Ad Standards (the self-regulatory body for Canada’s advertising industry) recently released their Fall 2023 update to their Influencer Marketing Disclosure Guidelines. These Guidelines were initially released in 2018 and previously updated back in Fall 2020.
A copy of the 2023 Influencer Disclosure Guidelines can be found here.
Although the general substance of the Guidelines largely remain the same, in the most recent update, there are a few noteworthy changes. For example:
- The “Affiliate Marketing” section has been revised to clarify that using ‘#Ad’ may not be appropriate where an affiliate link is provided, and hashtags like ‘#CompanyPartner’ would be clearer.
- Instead of providing examples and best practices for disclosure based on specific popular social media platforms (i.e., TikTok, YouTube, Instagram, Snapchat, Twitter), the updated Guidelines provide specific examples and best practices for disclosure based on post type (i.e., static posts, character-limited posts, video posts, stories, blogs) with the stated goal to allow best practices to be more easily applied to emerging and new social media platforms as they arise.
Further, specific examples and best practices for the disclosure of Gifted Products as well as Events and Experiences were added to the Guidelines.
In the “Do I Need to Disclose?” section:
- Two examples related to the use of “Avatars” were added.

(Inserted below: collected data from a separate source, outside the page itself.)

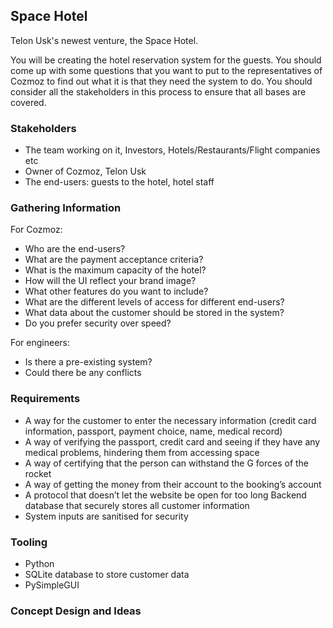 ## Space Hotel
Telon Usk's newest venture, the Space Hotel. 

You will be creating the hotel reservation system for the guests. You should come up with some questions that you want to put to the representatives of Cozmoz to find out what it is that they need the system to do. You should consider all the stakeholders in this process to ensure that all bases are covered.

### Stakeholders
* The team working on it, Investors, Hotels/Restaurants/Flight companies etc
* Owner of Cozmoz, Telon Usk
* The end-users: guests to the hotel, hotel staff

### Gathering Information
For Cozmoz: 
* Who are the end-users?
* What are the payment acceptance criteria?
* What is the maximum capacity of the hotel?
* How will the UI reflect your brand image?
* What other features do you want to include?
* What are the different levels of access for different end-users?
* What data about the customer should be stored in the system?
* Do you prefer security over speed?

For engineers: 
* Is there a pre-existing system? 
* Could there be any conflicts 


### Requirements
* A way for the customer to enter the necessary information (credit card information, passport, payment choice, name, medical record)
* A way of verifying the passport, credit card and seeing if they have any medical problems, hindering them from accessing space
* A way of certifying that the person can withstand the G forces of the rocket
* A way of getting the money from their account to the booking’s account
* A protocol that doesn’t let the website be open for too long
Backend database that securely stores all customer information
* System inputs are sanitised for security

### Tooling
* Python
* SQLite database to store customer data
* PySimpleGUI

### Concept Design and Ideas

In particular, if a company is paying to have an avatar influencer endorse their product, then disclosure is required, but if a company uses its own avatar on its own social media pages, then disclosure is not required.
- The “Gifted product” example has been revised to say that if an influencer posts about a gifted product, they need to disclose that the product is a gift even if it is not an endorsement.
- Although the example and guidance related to “Replies or direct messages to a ‘follower’” remains the same, the green circle checkmark symbol (representing a need for disclosure) has been replaced with a red circle X symbol (representing no need for disclosure).
- The “Code exception” example has now been renamed as “well-known partnerships”, and although the associated guidance remains the same, the red circle X symbol (representing no need for disclosure) has been replaced with a yellow circle exclamation symbol (representing “it depends” for disclosure).
Other changes include:
- In the Definitions section, the term “Endorser” has been added to be used interchangeably with the term “Influencer”.
- The “Do’s and Don’ts of Disclosure” section was updated to re-organize and better clarify some previous tips and explanations, such as in the context of gifted products and exclusive event invitations. Further, a tip to not use misspelled versions of disclosure (e.g., misspelled brand name hashtags) was added to the section.